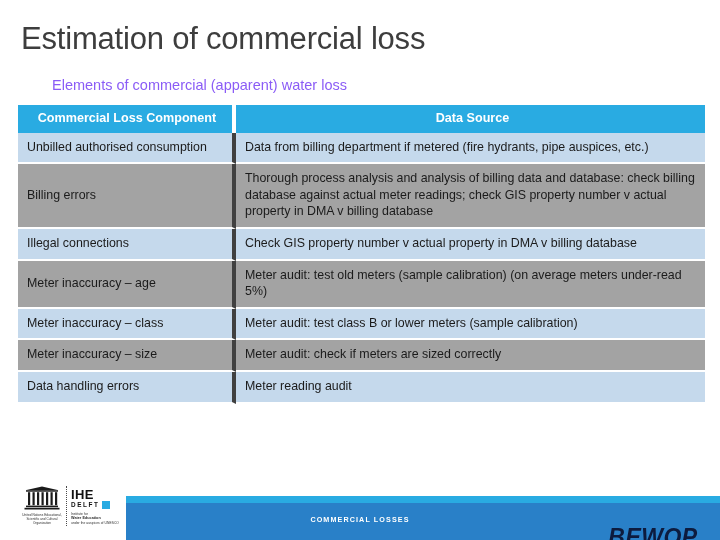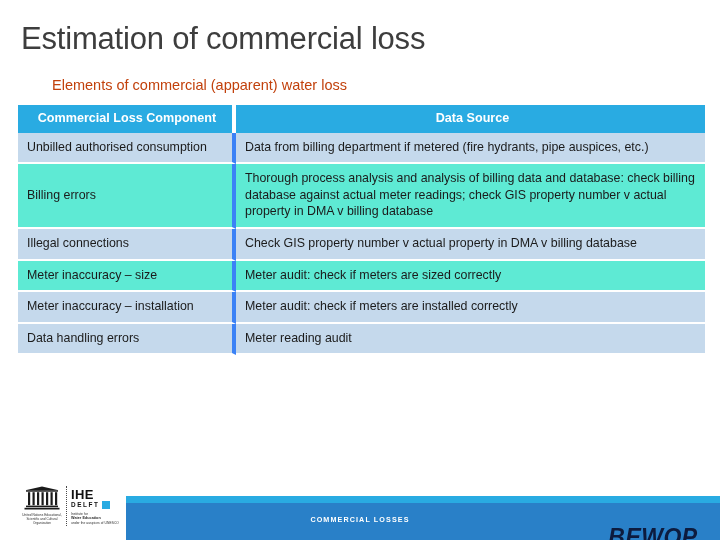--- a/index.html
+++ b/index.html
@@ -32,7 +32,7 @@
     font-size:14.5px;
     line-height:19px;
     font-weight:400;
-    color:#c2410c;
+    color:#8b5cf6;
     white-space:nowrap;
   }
————————
Would you retype every line shown above exactly, leaving the pictures aside?

#### Worked solution:
--- a/index.html
+++ b/index.html
@@ -32,7 +32,7 @@
     font-size:14.5px;
     line-height:19px;
     font-weight:400;
-    color:#c2410c;
+    color:#8b5cf6;
     white-space:nowrap;
   }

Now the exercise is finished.